Below are some entries. Repeat exactly the lines from the one with "Costa, P.T.; McCrae, R.R." through the one with "Robert, G.; Drapier, D.;", and only those.

Page-level text extractions:
----

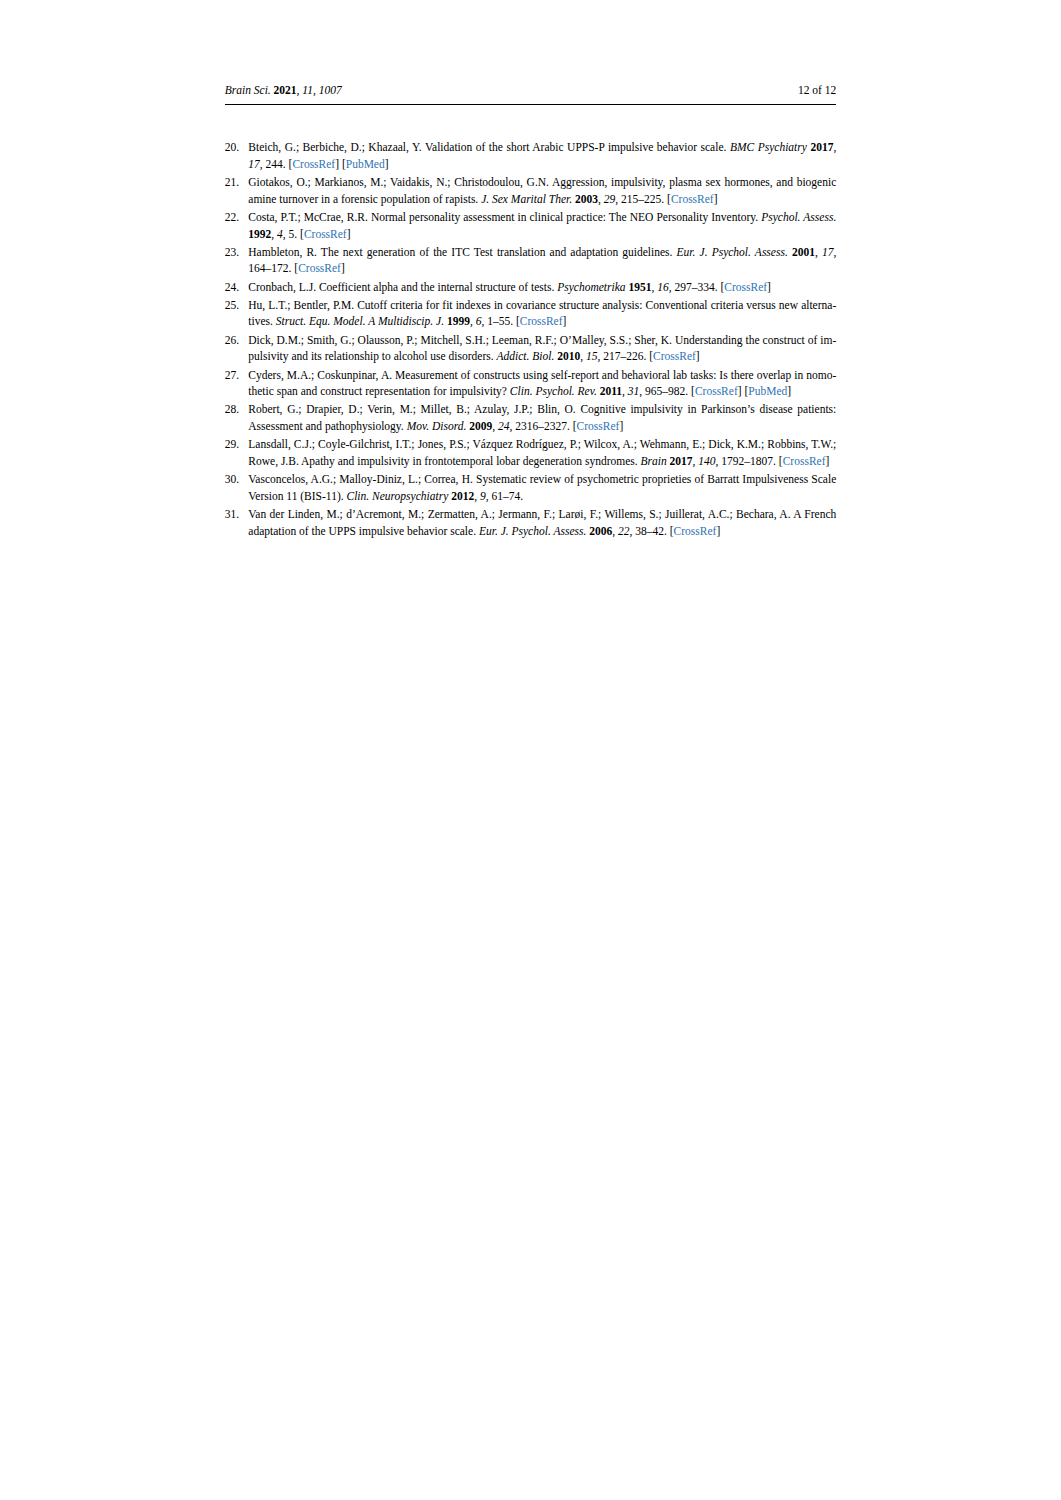Brain Sci. 2021, 11, 1007
12 of 12
Bteich, G.; Berbiche, D.; Khazaal, Y. Validation of the short Arabic UPPS-P impulsive behavior scale. BMC Psychiatry 2017, 17, 244. [CrossRef] [PubMed]
Giotakos, O.; Markianos, M.; Vaidakis, N.; Christodoulou, G.N. Aggression, impulsivity, plasma sex hormones, and biogenic amine turnover in a forensic population of rapists. J. Sex Marital Ther. 2003, 29, 215–225. [CrossRef]
Costa, P.T.; McCrae, R.R. Normal personality assessment in clinical practice: The NEO Personality Inventory. Psychol. Assess. 1992, 4, 5. [CrossRef]
Hambleton, R. The next generation of the ITC Test translation and adaptation guidelines. Eur. J. Psychol. Assess. 2001, 17, 164–172. [CrossRef]
Cronbach, L.J. Coefficient alpha and the internal structure of tests. Psychometrika 1951, 16, 297–334. [CrossRef]
Hu, L.T.; Bentler, P.M. Cutoff criteria for fit indexes in covariance structure analysis: Conventional criteria versus new alternatives. Struct. Equ. Model. A Multidiscip. J. 1999, 6, 1–55. [CrossRef]
Dick, D.M.; Smith, G.; Olausson, P.; Mitchell, S.H.; Leeman, R.F.; O’Malley, S.S.; Sher, K. Understanding the construct of impulsivity and its relationship to alcohol use disorders. Addict. Biol. 2010, 15, 217–226. [CrossRef]
Cyders, M.A.; Coskunpinar, A. Measurement of constructs using self-report and behavioral lab tasks: Is there overlap in nomothetic span and construct representation for impulsivity? Clin. Psychol. Rev. 2011, 31, 965–982. [CrossRef] [PubMed]
Robert, G.; Drapier, D.; Verin, M.; Millet, B.; Azulay, J.P.; Blin, O. Cognitive impulsivity in Parkinson’s disease patients: Assessment and pathophysiology. Mov. Disord. 2009, 24, 2316–2327. [CrossRef]
Lansdall, C.J.; Coyle-Gilchrist, I.T.; Jones, P.S.; Vázquez Rodríguez, P.; Wilcox, A.; Wehmann, E.; Dick, K.M.; Robbins, T.W.; Rowe, J.B. Apathy and impulsivity in frontotemporal lobar degeneration syndromes. Brain 2017, 140, 1792–1807. [CrossRef]
Vasconcelos, A.G.; Malloy-Diniz, L.; Correa, H. Systematic review of psychometric proprieties of Barratt Impulsiveness Scale Version 11 (BIS-11). Clin. Neuropsychiatry 2012, 9, 61–74.
Van der Linden, M.; d’Acremont, M.; Zermatten, A.; Jermann, F.; Larøi, F.; Willems, S.; Juillerat, A.C.; Bechara, A. A French adaptation of the UPPS impulsive behavior scale. Eur. J. Psychol. Assess. 2006, 22, 38–42. [CrossRef]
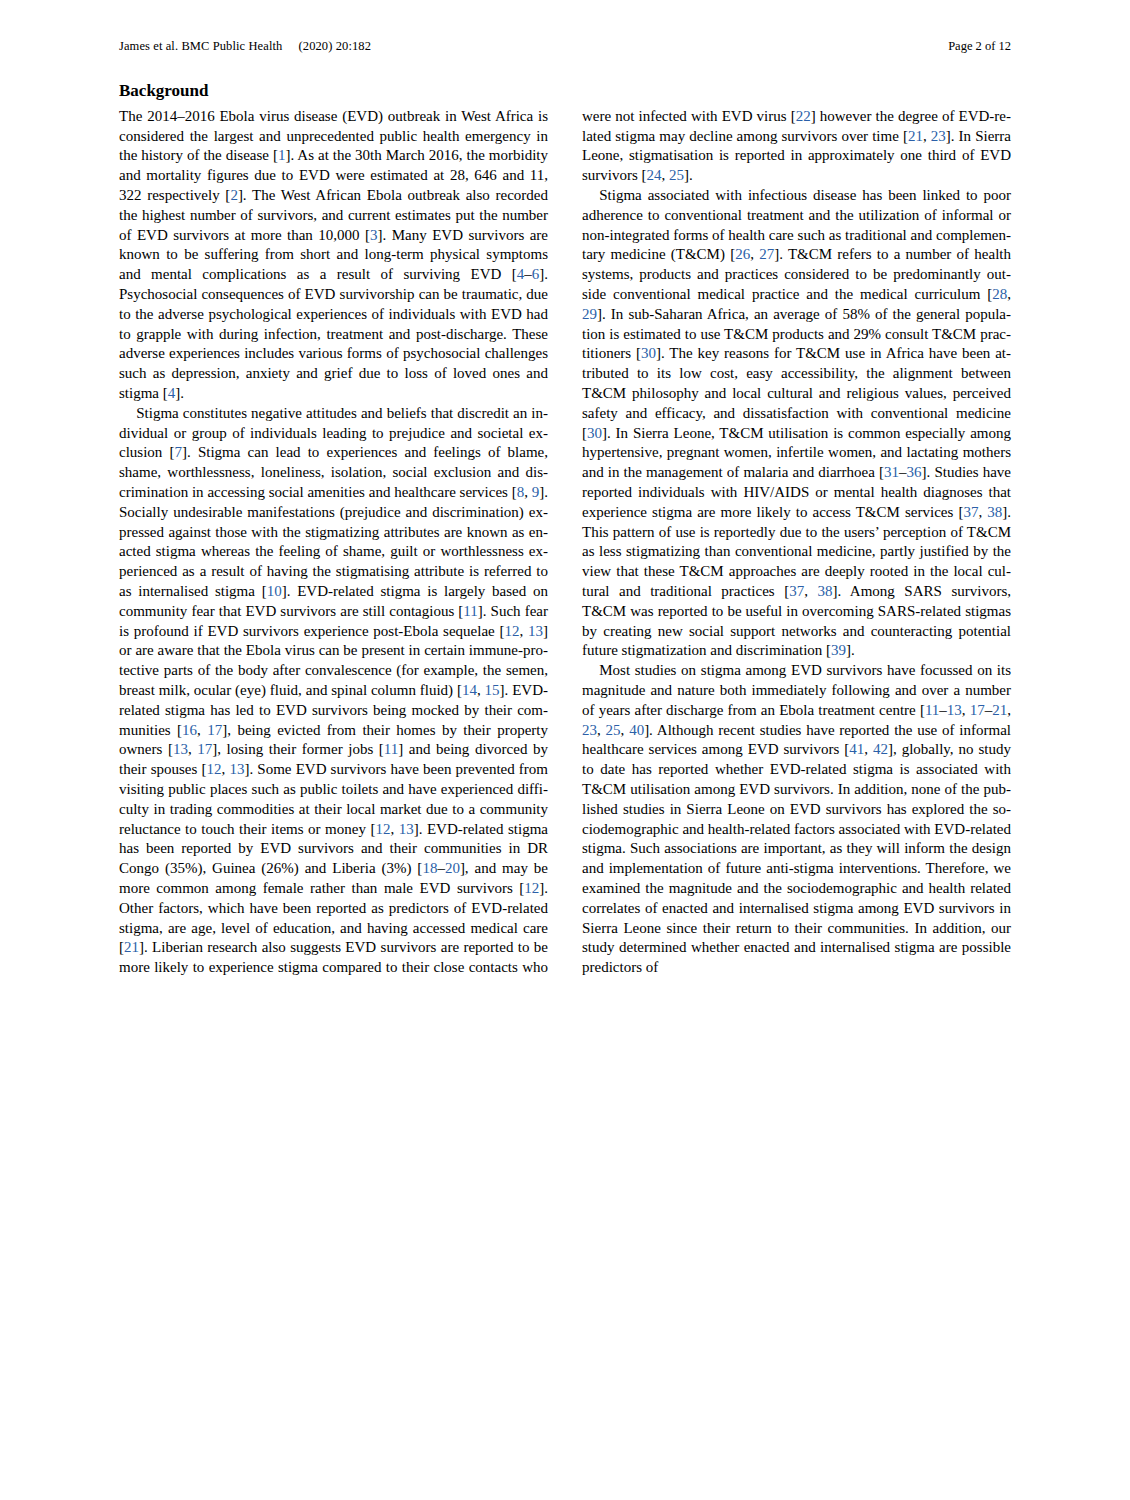James et al. BMC Public Health (2020) 20:182
Page 2 of 12
Background
The 2014–2016 Ebola virus disease (EVD) outbreak in West Africa is considered the largest and unprecedented public health emergency in the history of the disease [1]. As at the 30th March 2016, the morbidity and mortality figures due to EVD were estimated at 28, 646 and 11, 322 respectively [2]. The West African Ebola outbreak also recorded the highest number of survivors, and current estimates put the number of EVD survivors at more than 10,000 [3]. Many EVD survivors are known to be suffering from short and long-term physical symptoms and mental complications as a result of surviving EVD [4–6]. Psychosocial consequences of EVD survivorship can be traumatic, due to the adverse psychological experiences of individuals with EVD had to grapple with during infection, treatment and post-discharge. These adverse experiences includes various forms of psychosocial challenges such as depression, anxiety and grief due to loss of loved ones and stigma [4].
Stigma constitutes negative attitudes and beliefs that discredit an individual or group of individuals leading to prejudice and societal exclusion [7]. Stigma can lead to experiences and feelings of blame, shame, worthlessness, loneliness, isolation, social exclusion and discrimination in accessing social amenities and healthcare services [8, 9]. Socially undesirable manifestations (prejudice and discrimination) expressed against those with the stigmatizing attributes are known as enacted stigma whereas the feeling of shame, guilt or worthlessness experienced as a result of having the stigmatising attribute is referred to as internalised stigma [10]. EVD-related stigma is largely based on community fear that EVD survivors are still contagious [11]. Such fear is profound if EVD survivors experience post-Ebola sequelae [12, 13] or are aware that the Ebola virus can be present in certain immune-protective parts of the body after convalescence (for example, the semen, breast milk, ocular (eye) fluid, and spinal column fluid) [14, 15]. EVD-related stigma has led to EVD survivors being mocked by their communities [16, 17], being evicted from their homes by their property owners [13, 17], losing their former jobs [11] and being divorced by their spouses [12, 13]. Some EVD survivors have been prevented from visiting public places such as public toilets and have experienced difficulty in trading commodities at their local market due to a community reluctance to touch their items or money [12, 13]. EVD-related stigma has been reported by EVD survivors and their communities in DR Congo (35%), Guinea (26%) and Liberia (3%) [18–20], and may be more common among female rather than male EVD survivors [12]. Other factors, which have been reported as predictors of EVD-related stigma, are age, level of education, and having accessed medical care [21]. Liberian research also suggests EVD survivors are reported to be more likely to experience stigma compared to their close contacts who were not infected with EVD virus [22] however the degree of EVD-related stigma may decline among survivors over time [21, 23]. In Sierra Leone, stigmatisation is reported in approximately one third of EVD survivors [24, 25].
Stigma associated with infectious disease has been linked to poor adherence to conventional treatment and the utilization of informal or non-integrated forms of health care such as traditional and complementary medicine (T&CM) [26, 27]. T&CM refers to a number of health systems, products and practices considered to be predominantly outside conventional medical practice and the medical curriculum [28, 29]. In sub-Saharan Africa, an average of 58% of the general population is estimated to use T&CM products and 29% consult T&CM practitioners [30]. The key reasons for T&CM use in Africa have been attributed to its low cost, easy accessibility, the alignment between T&CM philosophy and local cultural and religious values, perceived safety and efficacy, and dissatisfaction with conventional medicine [30]. In Sierra Leone, T&CM utilisation is common especially among hypertensive, pregnant women, infertile women, and lactating mothers and in the management of malaria and diarrhoea [31–36]. Studies have reported individuals with HIV/AIDS or mental health diagnoses that experience stigma are more likely to access T&CM services [37, 38]. This pattern of use is reportedly due to the users’ perception of T&CM as less stigmatizing than conventional medicine, partly justified by the view that these T&CM approaches are deeply rooted in the local cultural and traditional practices [37, 38]. Among SARS survivors, T&CM was reported to be useful in overcoming SARS-related stigmas by creating new social support networks and counteracting potential future stigmatization and discrimination [39].
Most studies on stigma among EVD survivors have focussed on its magnitude and nature both immediately following and over a number of years after discharge from an Ebola treatment centre [11–13, 17–21, 23, 25, 40]. Although recent studies have reported the use of informal healthcare services among EVD survivors [41, 42], globally, no study to date has reported whether EVD-related stigma is associated with T&CM utilisation among EVD survivors. In addition, none of the published studies in Sierra Leone on EVD survivors has explored the sociodemographic and health-related factors associated with EVD-related stigma. Such associations are important, as they will inform the design and implementation of future anti-stigma interventions. Therefore, we examined the magnitude and the sociodemographic and health related correlates of enacted and internalised stigma among EVD survivors in Sierra Leone since their return to their communities. In addition, our study determined whether enacted and internalised stigma are possible predictors of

----

» **SOLUTION TO THIS PROBLEM**:
Costa, P.T.; McCrae, R.R. Normal personality assessment in clinical practice: The NEO Personality Inventory. Psychol. Assess. 1992, 4, 5. [CrossRef]
Hambleton, R. The next generation of the ITC Test translation and adaptation guidelines. Eur. J. Psychol. Assess. 2001, 17, 164–172. [CrossRef]
Cronbach, L.J. Coefficient alpha and the internal structure of tests. Psychometrika 1951, 16, 297–334. [CrossRef]
Hu, L.T.; Bentler, P.M. Cutoff criteria for fit indexes in covariance structure analysis: Conventional criteria versus new alternatives. Struct. Equ. Model. A Multidiscip. J. 1999, 6, 1–55. [CrossRef]
Dick, D.M.; Smith, G.; Olausson, P.; Mitchell, S.H.; Leeman, R.F.; O’Malley, S.S.; Sher, K. Understanding the construct of impulsivity and its relationship to alcohol use disorders. Addict. Biol. 2010, 15, 217–226. [CrossRef]
Cyders, M.A.; Coskunpinar, A. Measurement of constructs using self-report and behavioral lab tasks: Is there overlap in nomothetic span and construct representation for impulsivity? Clin. Psychol. Rev. 2011, 31, 965–982. [CrossRef] [PubMed]
Robert, G.; Drapier, D.; Verin, M.; Millet, B.; Azulay, J.P.; Blin, O. Cognitive impulsivity in Parkinson’s disease patients: Assessment and pathophysiology. Mov. Disord. 2009, 24, 2316–2327. [CrossRef]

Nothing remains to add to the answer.